*EXERCISE DIRECTIONS*
If a line in the entries below includes "file", show that line.

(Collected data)

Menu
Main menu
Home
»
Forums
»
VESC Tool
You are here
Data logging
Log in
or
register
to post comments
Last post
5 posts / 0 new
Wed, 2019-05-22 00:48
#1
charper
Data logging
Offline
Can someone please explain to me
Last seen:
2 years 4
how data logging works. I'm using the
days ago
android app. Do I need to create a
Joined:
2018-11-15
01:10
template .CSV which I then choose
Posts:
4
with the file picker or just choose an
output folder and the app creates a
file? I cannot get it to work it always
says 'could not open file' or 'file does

*ANSWER TO THIS TASK*
with the file picker or just choose an
file? I cannot get it to work it always
says 'could not open file' or 'file does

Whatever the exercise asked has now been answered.